**WHAT YOU NEED TO DO**
Using the records below, copy every line that holds the string "Number".

**PROVIDED RECORDS**

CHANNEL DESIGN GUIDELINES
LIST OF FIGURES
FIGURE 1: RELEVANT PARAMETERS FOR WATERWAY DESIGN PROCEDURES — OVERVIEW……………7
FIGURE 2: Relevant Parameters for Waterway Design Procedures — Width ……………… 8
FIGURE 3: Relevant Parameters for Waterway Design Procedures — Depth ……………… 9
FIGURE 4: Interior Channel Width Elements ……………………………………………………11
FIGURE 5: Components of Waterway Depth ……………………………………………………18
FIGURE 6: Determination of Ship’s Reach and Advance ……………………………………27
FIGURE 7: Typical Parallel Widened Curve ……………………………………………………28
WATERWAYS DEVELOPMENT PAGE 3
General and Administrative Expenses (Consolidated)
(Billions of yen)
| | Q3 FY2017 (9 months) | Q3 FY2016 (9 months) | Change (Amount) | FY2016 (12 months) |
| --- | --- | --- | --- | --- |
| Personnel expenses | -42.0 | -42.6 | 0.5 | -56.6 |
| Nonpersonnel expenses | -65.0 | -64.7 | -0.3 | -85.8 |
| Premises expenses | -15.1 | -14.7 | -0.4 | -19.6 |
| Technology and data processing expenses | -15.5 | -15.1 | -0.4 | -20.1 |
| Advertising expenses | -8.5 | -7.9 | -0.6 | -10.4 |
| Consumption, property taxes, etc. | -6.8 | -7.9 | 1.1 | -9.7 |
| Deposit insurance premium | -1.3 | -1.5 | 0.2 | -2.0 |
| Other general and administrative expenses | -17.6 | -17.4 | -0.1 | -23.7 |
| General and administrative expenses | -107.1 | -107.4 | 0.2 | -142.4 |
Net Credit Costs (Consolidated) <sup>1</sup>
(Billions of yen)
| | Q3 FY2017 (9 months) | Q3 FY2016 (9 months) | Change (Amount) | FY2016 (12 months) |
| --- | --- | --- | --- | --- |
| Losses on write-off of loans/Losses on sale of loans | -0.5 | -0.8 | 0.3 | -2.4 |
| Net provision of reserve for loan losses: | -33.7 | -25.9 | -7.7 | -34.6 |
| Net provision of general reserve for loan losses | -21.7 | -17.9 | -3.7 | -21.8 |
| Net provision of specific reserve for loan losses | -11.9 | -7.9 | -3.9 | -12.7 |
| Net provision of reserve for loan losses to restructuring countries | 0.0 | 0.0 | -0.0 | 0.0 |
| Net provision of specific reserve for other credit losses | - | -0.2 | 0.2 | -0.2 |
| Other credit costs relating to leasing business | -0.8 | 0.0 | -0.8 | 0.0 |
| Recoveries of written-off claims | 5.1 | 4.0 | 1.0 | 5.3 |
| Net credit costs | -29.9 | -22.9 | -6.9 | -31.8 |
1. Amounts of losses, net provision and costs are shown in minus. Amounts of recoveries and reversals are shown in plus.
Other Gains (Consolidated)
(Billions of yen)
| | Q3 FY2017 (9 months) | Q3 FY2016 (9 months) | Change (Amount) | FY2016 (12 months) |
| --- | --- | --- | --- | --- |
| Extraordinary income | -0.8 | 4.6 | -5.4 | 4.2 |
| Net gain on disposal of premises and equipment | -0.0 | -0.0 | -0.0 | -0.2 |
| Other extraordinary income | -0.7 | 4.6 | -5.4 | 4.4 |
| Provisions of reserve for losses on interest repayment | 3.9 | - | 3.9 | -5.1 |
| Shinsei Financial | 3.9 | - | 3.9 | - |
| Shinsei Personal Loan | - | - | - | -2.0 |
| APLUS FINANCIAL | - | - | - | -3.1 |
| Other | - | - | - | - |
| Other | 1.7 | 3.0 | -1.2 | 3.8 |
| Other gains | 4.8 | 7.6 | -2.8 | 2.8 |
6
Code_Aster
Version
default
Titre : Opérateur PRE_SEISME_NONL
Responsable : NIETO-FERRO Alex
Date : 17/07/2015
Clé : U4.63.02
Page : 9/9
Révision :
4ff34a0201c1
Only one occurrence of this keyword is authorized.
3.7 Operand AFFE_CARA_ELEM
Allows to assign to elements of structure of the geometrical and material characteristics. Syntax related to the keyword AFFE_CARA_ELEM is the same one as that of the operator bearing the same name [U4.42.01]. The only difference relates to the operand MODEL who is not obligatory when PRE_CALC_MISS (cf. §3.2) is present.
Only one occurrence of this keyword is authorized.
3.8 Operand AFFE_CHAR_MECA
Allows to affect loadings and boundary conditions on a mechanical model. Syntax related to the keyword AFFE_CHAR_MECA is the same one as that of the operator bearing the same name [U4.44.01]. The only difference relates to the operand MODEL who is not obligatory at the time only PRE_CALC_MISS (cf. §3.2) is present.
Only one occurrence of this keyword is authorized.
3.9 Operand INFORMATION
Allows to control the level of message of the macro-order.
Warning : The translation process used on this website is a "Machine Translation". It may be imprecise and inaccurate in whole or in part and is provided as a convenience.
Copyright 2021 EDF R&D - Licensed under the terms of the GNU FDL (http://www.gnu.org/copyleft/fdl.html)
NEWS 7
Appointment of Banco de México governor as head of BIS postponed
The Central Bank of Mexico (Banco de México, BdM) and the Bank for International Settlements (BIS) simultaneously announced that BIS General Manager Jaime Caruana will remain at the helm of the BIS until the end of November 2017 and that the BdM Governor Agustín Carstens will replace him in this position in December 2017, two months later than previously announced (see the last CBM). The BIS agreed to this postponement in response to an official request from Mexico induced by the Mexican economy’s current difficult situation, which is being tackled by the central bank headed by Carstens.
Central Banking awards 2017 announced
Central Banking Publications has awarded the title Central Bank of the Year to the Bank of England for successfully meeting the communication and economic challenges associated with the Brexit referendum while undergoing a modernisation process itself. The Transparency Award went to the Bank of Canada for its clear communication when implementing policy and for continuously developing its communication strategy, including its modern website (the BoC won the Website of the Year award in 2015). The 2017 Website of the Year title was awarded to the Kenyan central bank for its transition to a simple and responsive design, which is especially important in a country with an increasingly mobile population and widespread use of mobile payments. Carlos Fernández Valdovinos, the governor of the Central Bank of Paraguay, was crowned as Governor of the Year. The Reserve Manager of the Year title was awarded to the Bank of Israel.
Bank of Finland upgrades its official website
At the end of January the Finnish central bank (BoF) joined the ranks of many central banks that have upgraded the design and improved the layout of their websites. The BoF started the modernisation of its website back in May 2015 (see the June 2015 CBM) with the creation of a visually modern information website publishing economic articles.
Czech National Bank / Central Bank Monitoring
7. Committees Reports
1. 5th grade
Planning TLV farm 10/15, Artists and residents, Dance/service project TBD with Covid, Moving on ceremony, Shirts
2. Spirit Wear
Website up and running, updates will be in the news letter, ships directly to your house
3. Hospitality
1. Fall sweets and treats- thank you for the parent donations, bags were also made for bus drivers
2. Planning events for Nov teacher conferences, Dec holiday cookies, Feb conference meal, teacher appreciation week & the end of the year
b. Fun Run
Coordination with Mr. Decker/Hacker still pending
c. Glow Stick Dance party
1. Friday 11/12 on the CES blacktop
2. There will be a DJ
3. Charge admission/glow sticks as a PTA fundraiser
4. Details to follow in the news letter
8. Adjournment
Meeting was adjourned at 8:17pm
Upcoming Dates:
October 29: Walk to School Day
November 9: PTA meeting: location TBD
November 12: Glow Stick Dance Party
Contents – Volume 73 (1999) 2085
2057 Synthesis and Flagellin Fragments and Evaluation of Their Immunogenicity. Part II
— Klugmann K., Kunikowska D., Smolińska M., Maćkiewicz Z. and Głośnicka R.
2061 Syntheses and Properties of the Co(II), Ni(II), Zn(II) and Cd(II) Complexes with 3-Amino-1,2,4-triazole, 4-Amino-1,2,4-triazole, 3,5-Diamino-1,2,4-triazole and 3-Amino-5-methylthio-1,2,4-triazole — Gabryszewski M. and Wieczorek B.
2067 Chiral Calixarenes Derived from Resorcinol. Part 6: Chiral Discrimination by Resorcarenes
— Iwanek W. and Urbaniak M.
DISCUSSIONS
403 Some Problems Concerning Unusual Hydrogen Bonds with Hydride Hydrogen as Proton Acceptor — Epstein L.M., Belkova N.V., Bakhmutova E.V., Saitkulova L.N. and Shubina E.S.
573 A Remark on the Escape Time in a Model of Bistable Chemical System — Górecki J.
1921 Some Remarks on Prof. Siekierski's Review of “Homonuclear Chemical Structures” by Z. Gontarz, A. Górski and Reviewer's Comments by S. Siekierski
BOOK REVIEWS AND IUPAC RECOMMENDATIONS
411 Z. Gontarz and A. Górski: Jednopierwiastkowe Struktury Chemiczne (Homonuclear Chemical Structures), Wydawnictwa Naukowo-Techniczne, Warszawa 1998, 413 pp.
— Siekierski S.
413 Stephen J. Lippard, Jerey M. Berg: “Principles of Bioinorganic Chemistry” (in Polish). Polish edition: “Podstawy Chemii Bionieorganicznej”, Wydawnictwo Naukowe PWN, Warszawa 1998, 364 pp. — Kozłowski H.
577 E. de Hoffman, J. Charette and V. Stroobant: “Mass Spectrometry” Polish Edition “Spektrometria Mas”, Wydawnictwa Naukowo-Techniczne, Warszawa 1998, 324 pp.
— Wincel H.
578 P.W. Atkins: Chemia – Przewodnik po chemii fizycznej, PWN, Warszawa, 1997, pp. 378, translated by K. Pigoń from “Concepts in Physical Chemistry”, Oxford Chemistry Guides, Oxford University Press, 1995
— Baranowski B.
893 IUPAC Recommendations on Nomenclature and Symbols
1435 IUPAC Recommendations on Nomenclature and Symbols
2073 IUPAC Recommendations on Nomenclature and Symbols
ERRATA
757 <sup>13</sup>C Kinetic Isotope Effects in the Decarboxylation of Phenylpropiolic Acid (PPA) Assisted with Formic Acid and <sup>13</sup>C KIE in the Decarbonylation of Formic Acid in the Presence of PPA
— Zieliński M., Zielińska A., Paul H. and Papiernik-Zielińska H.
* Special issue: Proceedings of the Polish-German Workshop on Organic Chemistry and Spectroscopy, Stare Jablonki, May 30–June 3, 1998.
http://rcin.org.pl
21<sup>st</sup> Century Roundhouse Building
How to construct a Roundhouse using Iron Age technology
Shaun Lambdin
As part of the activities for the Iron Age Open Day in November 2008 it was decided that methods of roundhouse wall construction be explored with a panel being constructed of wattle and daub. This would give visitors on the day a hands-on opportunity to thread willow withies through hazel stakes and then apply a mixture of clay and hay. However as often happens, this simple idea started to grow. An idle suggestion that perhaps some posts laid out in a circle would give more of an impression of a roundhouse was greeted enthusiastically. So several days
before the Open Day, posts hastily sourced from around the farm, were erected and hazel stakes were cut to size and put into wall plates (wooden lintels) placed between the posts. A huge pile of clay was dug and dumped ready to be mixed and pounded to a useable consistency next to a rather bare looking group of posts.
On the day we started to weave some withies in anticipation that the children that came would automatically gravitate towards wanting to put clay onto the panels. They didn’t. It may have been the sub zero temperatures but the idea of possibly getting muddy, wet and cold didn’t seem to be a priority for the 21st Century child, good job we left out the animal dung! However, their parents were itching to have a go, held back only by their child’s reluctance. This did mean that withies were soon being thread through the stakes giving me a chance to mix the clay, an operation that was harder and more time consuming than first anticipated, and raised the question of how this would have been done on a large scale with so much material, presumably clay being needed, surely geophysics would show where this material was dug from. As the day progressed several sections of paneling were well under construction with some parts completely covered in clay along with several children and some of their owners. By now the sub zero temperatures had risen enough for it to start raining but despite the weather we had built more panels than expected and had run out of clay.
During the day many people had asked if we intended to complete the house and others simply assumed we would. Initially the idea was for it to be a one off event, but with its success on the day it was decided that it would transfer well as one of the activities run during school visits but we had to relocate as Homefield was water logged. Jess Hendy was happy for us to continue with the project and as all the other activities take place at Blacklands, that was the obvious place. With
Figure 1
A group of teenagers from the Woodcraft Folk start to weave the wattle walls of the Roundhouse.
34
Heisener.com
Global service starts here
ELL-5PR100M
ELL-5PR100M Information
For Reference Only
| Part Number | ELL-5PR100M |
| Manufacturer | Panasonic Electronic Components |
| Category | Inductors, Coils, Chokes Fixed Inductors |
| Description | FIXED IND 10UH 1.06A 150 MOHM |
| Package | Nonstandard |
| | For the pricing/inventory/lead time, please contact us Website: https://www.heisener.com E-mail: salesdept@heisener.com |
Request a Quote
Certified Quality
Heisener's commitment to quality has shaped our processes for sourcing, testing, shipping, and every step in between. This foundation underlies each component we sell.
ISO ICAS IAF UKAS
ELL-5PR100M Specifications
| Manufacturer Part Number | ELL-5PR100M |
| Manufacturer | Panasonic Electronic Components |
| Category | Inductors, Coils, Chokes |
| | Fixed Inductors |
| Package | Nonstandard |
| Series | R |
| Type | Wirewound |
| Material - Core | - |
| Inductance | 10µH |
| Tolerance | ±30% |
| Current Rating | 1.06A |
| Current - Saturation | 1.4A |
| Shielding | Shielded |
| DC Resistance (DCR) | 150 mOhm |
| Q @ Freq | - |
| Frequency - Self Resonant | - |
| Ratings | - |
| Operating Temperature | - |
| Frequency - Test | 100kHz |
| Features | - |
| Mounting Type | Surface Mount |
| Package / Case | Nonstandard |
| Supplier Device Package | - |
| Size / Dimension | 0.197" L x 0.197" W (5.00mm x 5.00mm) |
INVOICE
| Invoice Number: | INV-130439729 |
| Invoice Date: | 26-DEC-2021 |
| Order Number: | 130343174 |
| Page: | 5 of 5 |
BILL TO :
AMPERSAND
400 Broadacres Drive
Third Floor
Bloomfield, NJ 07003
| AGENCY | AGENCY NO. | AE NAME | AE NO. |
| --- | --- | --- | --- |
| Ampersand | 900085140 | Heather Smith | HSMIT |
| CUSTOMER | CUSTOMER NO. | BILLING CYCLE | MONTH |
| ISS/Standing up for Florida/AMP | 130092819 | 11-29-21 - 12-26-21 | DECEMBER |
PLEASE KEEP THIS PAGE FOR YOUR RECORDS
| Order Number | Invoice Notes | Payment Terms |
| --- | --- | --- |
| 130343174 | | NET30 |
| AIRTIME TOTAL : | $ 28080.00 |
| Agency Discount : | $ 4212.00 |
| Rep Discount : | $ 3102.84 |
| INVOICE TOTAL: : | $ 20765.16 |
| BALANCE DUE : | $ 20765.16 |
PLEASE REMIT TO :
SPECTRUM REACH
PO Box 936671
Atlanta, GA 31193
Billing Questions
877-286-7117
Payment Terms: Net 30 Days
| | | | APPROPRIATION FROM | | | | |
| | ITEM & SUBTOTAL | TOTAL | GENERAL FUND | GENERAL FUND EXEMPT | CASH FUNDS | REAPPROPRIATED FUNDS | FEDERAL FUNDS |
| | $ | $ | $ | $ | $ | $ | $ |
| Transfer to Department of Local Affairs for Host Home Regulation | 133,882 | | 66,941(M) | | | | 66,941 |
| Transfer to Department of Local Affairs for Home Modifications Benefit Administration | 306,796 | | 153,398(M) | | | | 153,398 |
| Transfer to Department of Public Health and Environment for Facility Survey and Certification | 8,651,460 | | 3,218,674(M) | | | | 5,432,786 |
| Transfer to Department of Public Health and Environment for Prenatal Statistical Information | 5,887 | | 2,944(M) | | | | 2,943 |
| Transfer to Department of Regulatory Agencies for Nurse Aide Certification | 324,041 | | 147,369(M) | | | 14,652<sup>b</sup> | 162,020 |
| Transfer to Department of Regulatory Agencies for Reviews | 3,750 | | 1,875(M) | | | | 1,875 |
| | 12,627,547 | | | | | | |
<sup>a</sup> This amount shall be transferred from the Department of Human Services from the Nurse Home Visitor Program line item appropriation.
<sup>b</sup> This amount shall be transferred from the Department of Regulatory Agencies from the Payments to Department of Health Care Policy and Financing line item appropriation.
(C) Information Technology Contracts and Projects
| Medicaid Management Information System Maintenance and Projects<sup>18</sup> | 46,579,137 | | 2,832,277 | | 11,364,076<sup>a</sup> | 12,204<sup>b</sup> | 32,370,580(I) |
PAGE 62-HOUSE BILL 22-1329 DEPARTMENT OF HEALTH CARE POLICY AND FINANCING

**EXERCISE RESULT**
| Part Number | ELL-5PR100M |
| Manufacturer Part Number | ELL-5PR100M |
| Invoice Number: | INV-130439729 |
| Order Number: | 130343174 |
| Order Number | Invoice Notes | Payment Terms |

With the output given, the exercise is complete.